Weitere Entscheidungen des Krankenhausplanungsausschusses:

– Der Krankenhausplanungsausschuss hat die Konzepte für Strukturveränderungen bei den Krankenhäusern in den Landkreisen Freyung-Grafenau und Cham positiv bewertet. Die Klinikträger planen umfassende Umstrukturierungen der Krankenhäuser Freyung, Grafenau und Waldkirchen sowie Roding, Cham und Bad Kötzting. Ziel ist es, eine flächendeckende stationäre Versorgung zu erhalten und gleichzeitig die medizinische Leistungsfähigkeit sowie die Wirtschaftlichkeit der Krankenhäuser zu verbessern. So soll zum Beispiel im Krankenhaus Grafenau die Innere Abteilung erweitert werden, damit dort die Versorgung unter anderem in den Bereichen Kardiologie, Diabetologie und Onkologie ausgebaut werden kann.

– Weiter ausgebaut wird die stationäre Versorgung im Bereich der Kinder- und Jugendpsychiatrie. So kann das Heckscher-Klinikum München um sechs vollstationäre Betten erweitert werden. Das Heckscher-Klinikum München soll zudem eine Tagesklinik für Kinder- und Jugendpsychiatrie in Landsberg als Außenstelle mit 15 Plätzen aufbauen und betreiben. Auch das Josefinum Kinderkrankenhaus in Augsburg erhält in der Fachrichtung Kinder- und Jugendpsychiatrie zehn zusätzliche Betten.

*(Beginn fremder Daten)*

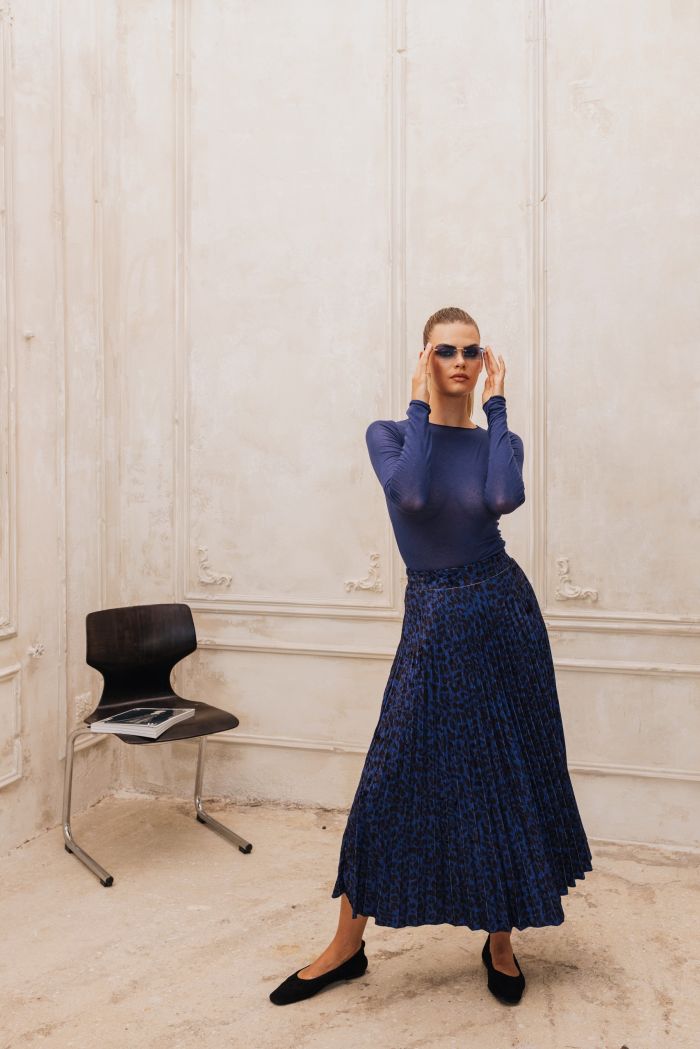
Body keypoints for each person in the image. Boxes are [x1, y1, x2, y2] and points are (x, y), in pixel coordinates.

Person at [269, 306, 593, 1007]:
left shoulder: (499, 440)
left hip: (503, 614)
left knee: (504, 776)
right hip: (435, 617)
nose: (460, 362)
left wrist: (497, 408)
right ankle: (346, 945)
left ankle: (499, 941)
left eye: (472, 351)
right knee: (390, 777)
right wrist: (420, 402)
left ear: (485, 361)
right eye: (445, 351)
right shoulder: (389, 434)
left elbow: (504, 496)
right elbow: (412, 495)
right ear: (424, 358)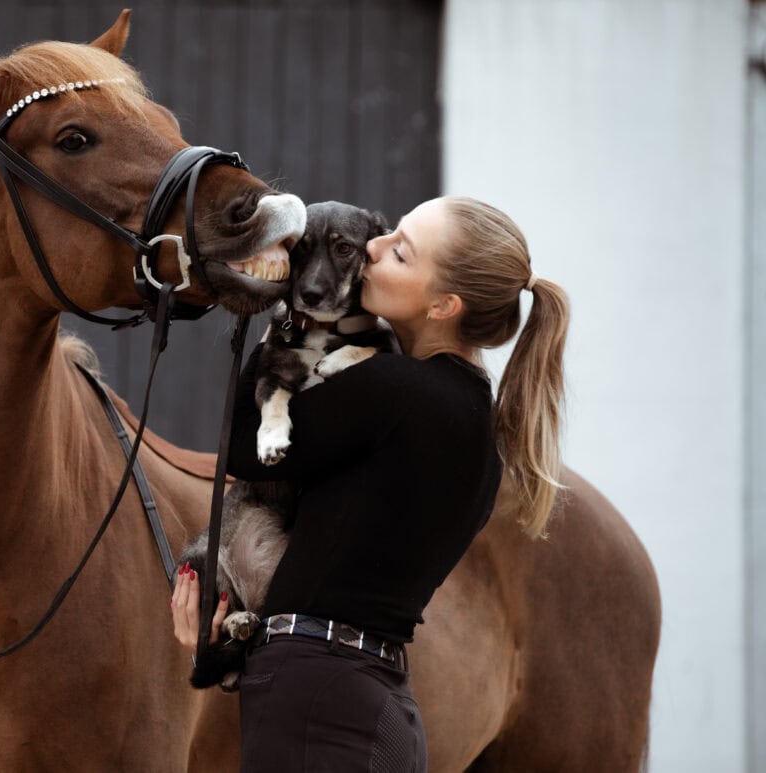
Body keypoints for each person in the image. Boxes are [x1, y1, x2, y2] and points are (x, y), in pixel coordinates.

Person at [169, 195, 570, 772]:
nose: (375, 247)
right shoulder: (480, 424)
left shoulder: (392, 390)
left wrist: (280, 304)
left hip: (316, 702)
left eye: (401, 252)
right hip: (379, 703)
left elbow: (243, 448)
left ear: (444, 305)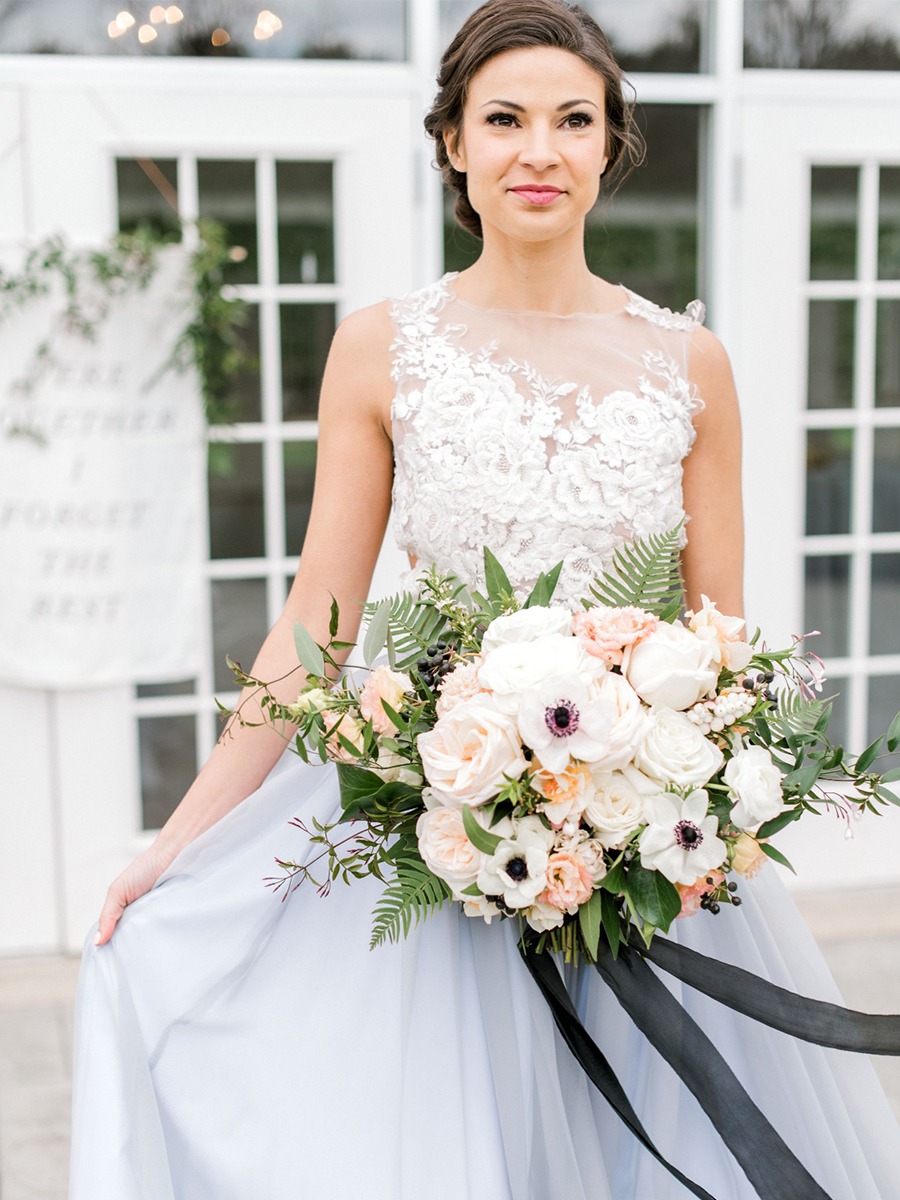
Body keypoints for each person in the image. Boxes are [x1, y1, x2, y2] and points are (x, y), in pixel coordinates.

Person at [69, 2, 900, 1197]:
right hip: (437, 839)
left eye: (574, 120)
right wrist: (176, 842)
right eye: (503, 119)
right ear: (454, 143)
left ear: (611, 145)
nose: (539, 150)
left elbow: (723, 643)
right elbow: (317, 624)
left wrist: (668, 794)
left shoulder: (690, 365)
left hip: (638, 856)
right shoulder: (382, 348)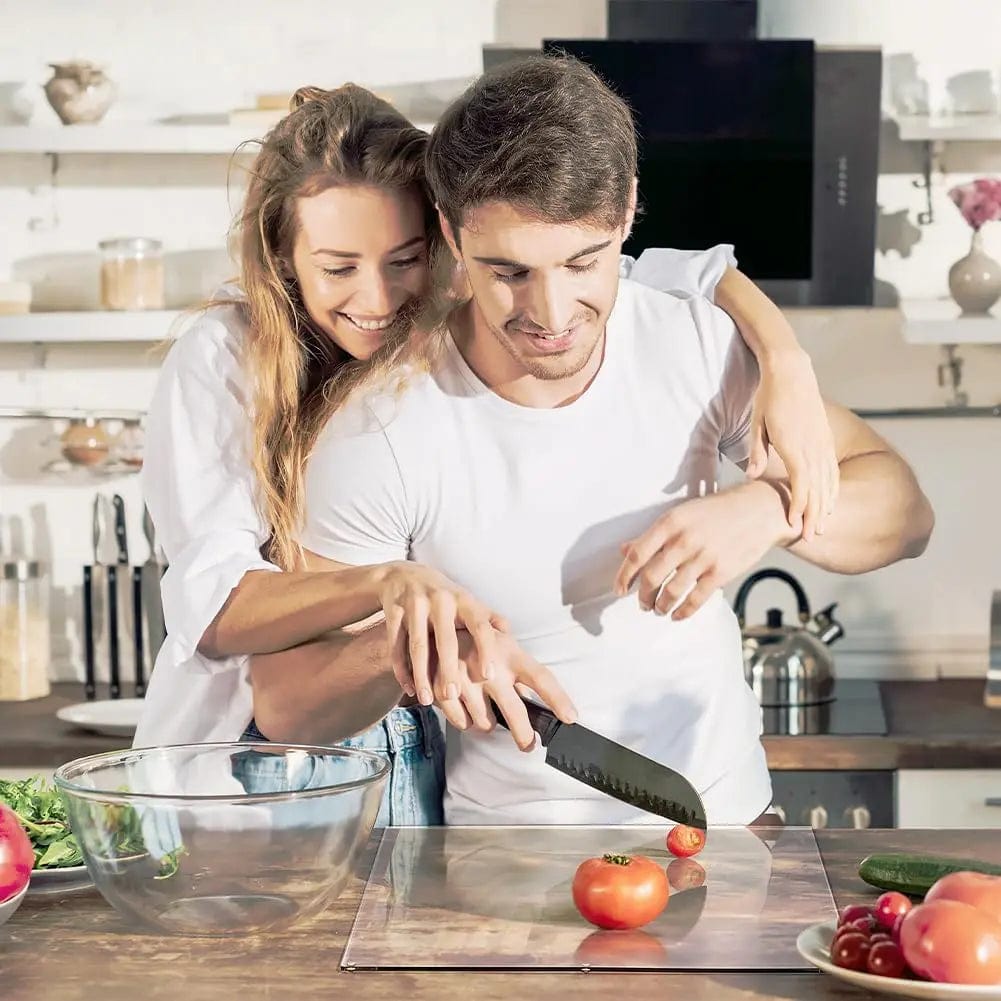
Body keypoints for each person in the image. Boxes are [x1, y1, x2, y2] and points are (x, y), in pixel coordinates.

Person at [251, 55, 935, 827]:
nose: (550, 312)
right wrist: (395, 647)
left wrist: (771, 507)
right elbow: (284, 707)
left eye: (583, 262)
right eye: (507, 270)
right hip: (500, 872)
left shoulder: (697, 348)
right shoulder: (378, 430)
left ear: (628, 213)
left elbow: (904, 512)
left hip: (726, 831)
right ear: (448, 231)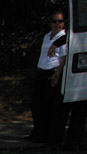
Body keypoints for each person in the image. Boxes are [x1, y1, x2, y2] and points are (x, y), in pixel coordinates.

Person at [26, 7, 68, 144]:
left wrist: (57, 73)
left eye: (60, 21)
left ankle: (48, 135)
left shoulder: (63, 37)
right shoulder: (47, 36)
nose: (58, 24)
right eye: (55, 21)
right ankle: (38, 132)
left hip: (53, 71)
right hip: (42, 70)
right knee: (37, 104)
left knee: (49, 105)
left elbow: (64, 58)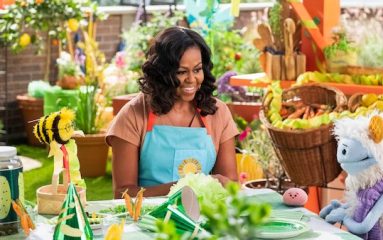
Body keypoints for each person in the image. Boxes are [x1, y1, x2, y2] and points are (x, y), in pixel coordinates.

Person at [106, 26, 239, 198]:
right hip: (149, 220)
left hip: (203, 218)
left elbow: (230, 184)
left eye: (197, 70)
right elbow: (122, 192)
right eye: (181, 72)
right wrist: (185, 188)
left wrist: (223, 184)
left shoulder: (217, 112)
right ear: (162, 74)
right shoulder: (133, 115)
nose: (191, 79)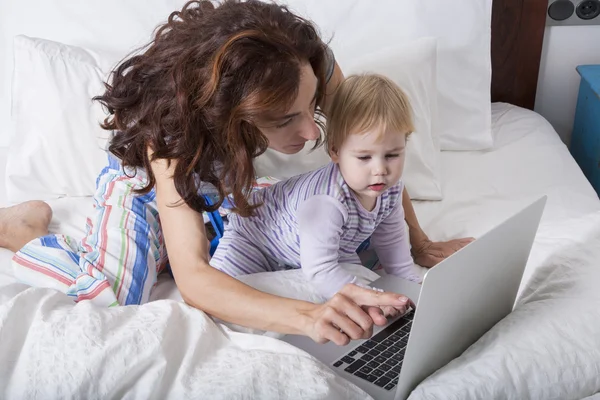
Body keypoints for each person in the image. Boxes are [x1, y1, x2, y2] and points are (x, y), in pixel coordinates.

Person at [0, 0, 471, 345]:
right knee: (111, 295)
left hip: (228, 186)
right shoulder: (170, 139)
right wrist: (308, 317)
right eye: (287, 119)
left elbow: (368, 143)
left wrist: (419, 242)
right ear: (226, 111)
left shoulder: (308, 63)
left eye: (312, 108)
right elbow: (195, 278)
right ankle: (24, 232)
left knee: (343, 232)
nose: (311, 133)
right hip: (147, 190)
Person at [211, 74, 421, 308]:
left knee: (357, 274)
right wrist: (371, 299)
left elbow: (393, 247)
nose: (380, 170)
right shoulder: (327, 202)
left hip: (307, 248)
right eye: (364, 157)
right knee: (218, 298)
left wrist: (414, 290)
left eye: (392, 155)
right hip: (254, 236)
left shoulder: (391, 192)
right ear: (335, 151)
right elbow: (322, 271)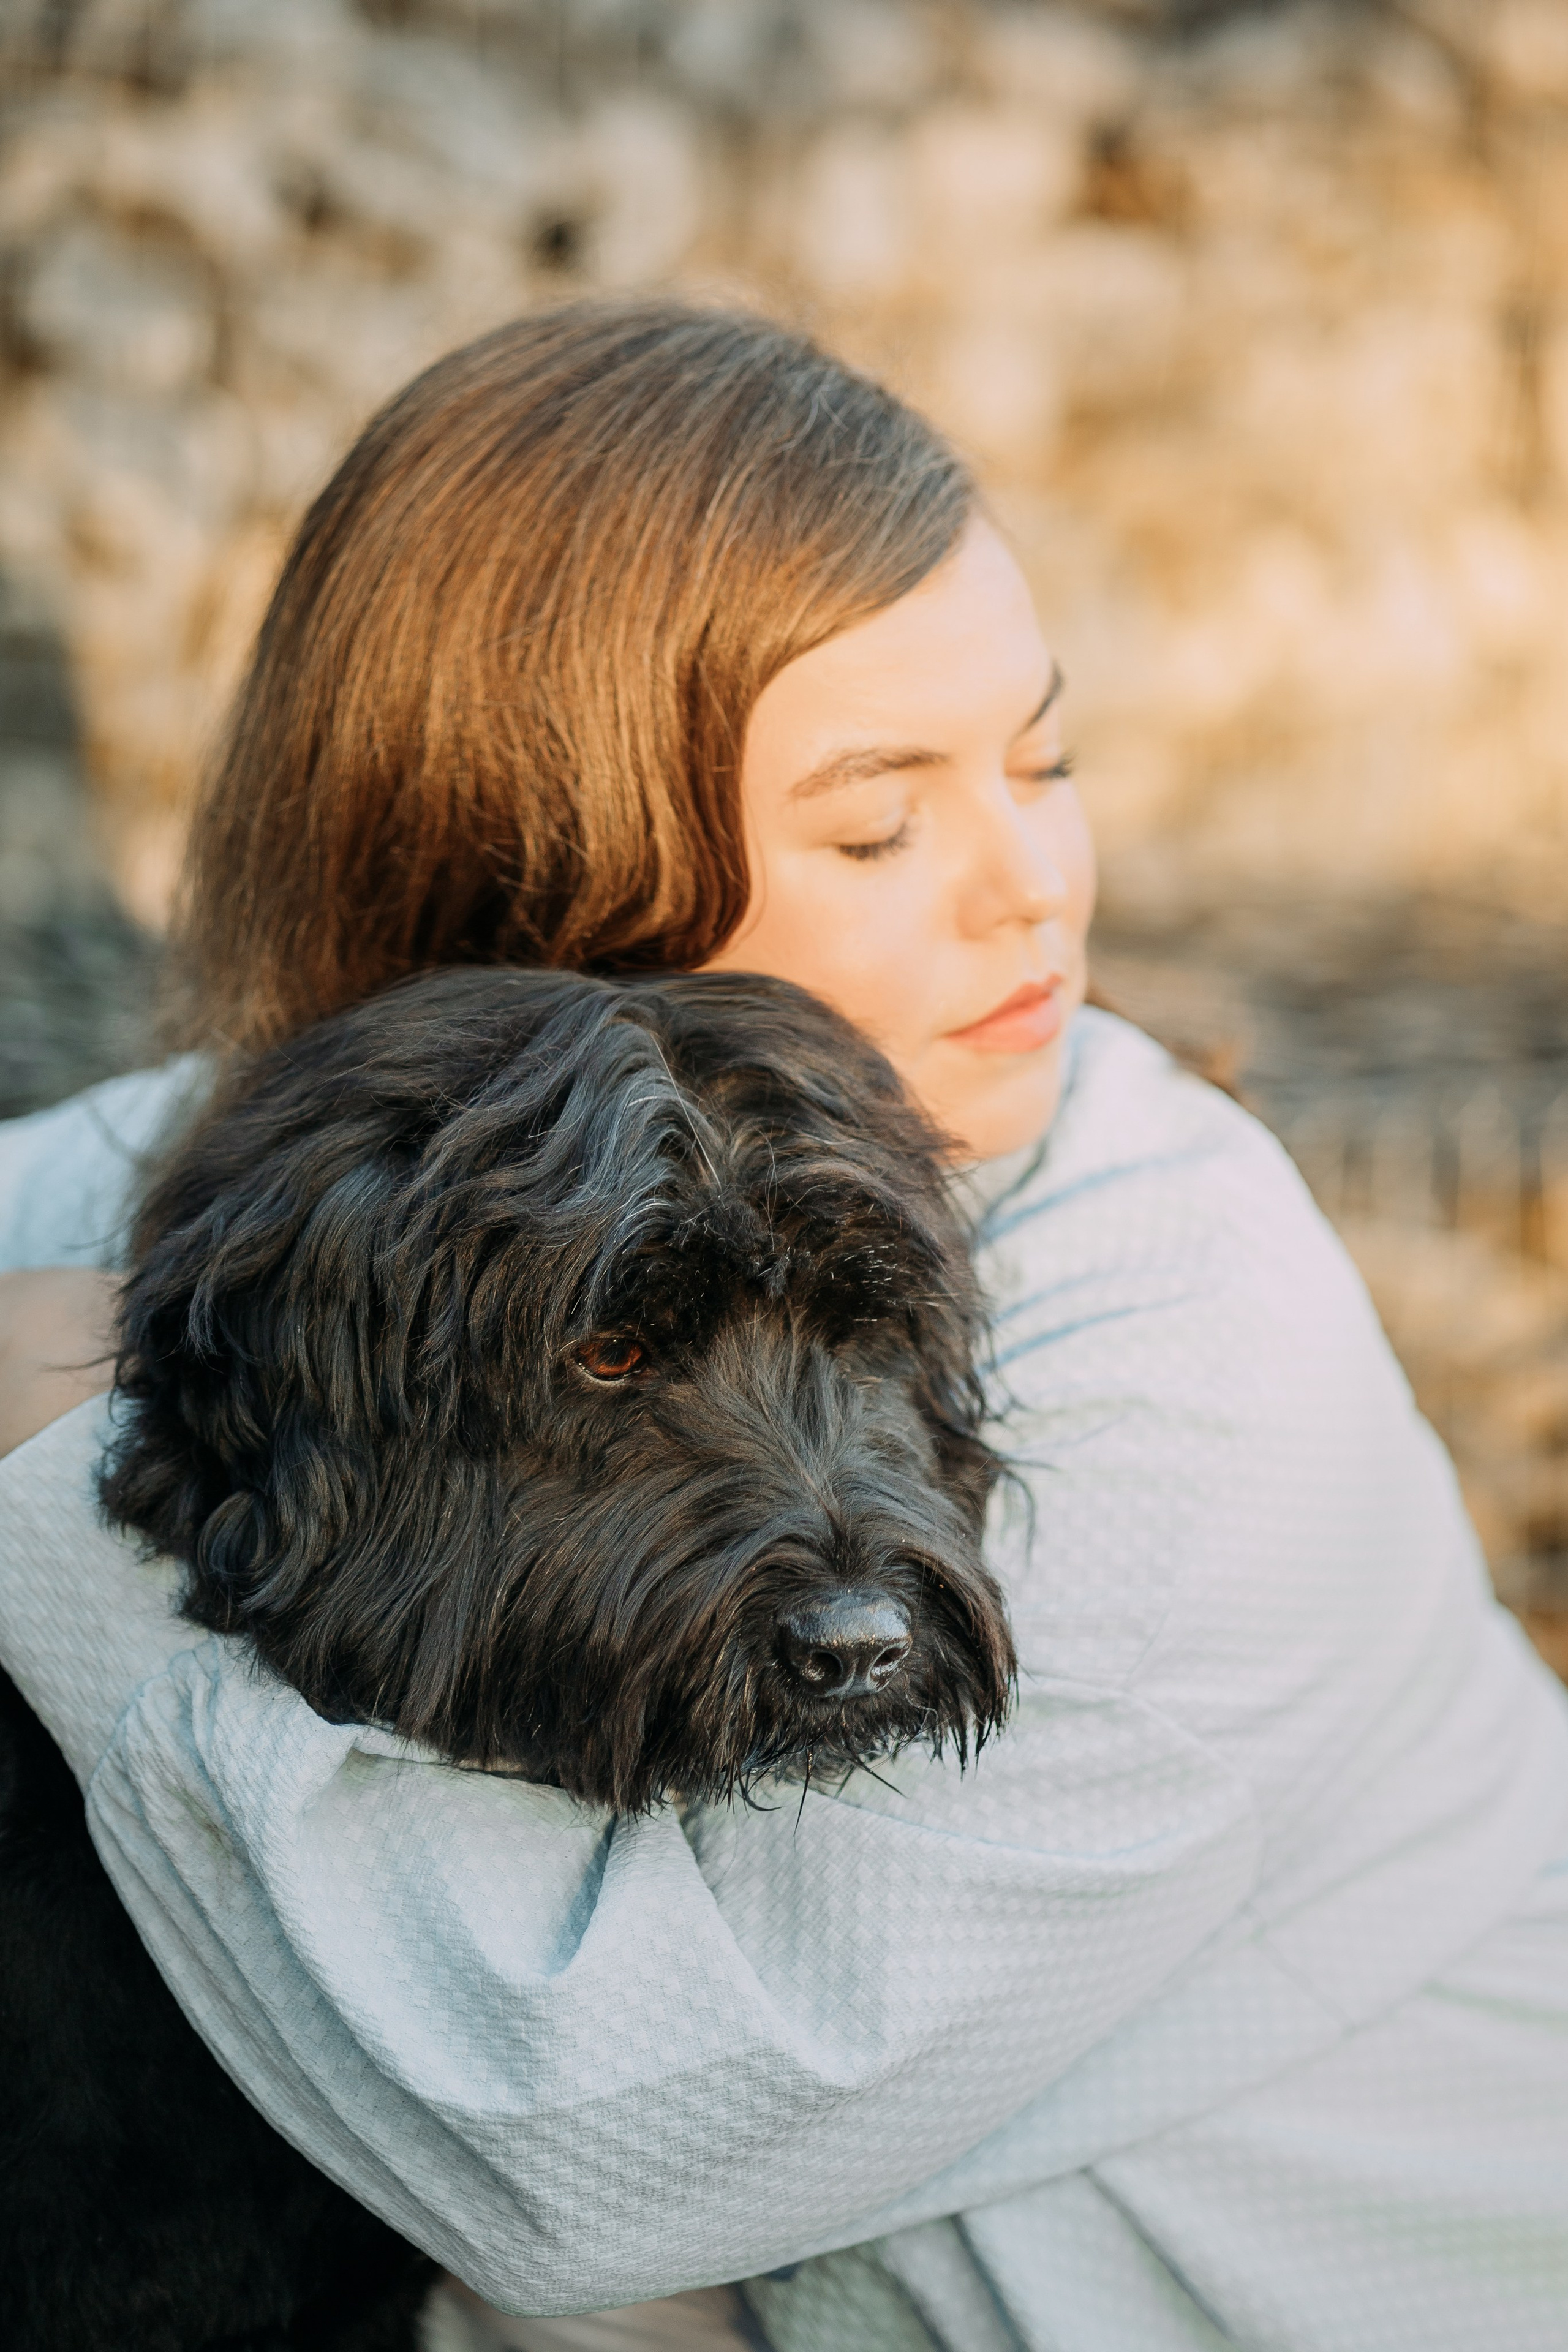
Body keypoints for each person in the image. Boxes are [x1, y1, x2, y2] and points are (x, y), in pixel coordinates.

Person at [1, 301, 1566, 2352]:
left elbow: (588, 2160)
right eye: (879, 822)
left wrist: (64, 1474)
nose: (1034, 889)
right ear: (537, 877)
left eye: (1046, 757)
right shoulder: (326, 1168)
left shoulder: (1186, 1327)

– Außerdem wird die Versorgung von Schlaganfallpatienten weiter verbessert. So wird das Kreiskrankenhaus Erding in das Schlaganfallnetzwerk TEMPIS aufgenommen, das Stadtkrankenhaus Schwabach und das Krankenhaus Rummelsberg in Schwarzenbruck in das STENO-Netzwerk. Auch die Kapazitäten für die neurologische Frührehabilitation, die Bestandteil der Krankenhausbehandlung ist, werden aufgestockt. Der Krankenhausplanungsausschuss hat der Erweiterung der neurologischen Frühreha an der Schön Klinik München Schwabing um 18 Betten zugestimmt und sich dafür ausgesprochen, die Planbetten an der Schön Klinik Bad Aibling um 20 zu erhöhen, darunter auch Betten für die neurologische Frühreha.

– Zugestimmt hat der Krankenhausplanungsausschuss auch der Erweiterung der Palliativstation am Klinikum Ansbach auf zehn Betten und an der Kreisklinik Ebersberg auf acht Betten. Nach Fertigstellung der noch erforderlichen Baumaßnahmen wird sich damit in Zukunft die Zahl der Palliativbetten in den 48 Palliativstationen auf 444 erhöhen. An weiteren 35 Krankenhäusern wurden inzwischen palliativmedizinische Dienste anerkannt, so dass derzeit 83 Krankenhäuser über ein palliativmedizinisches Angebot verfügen.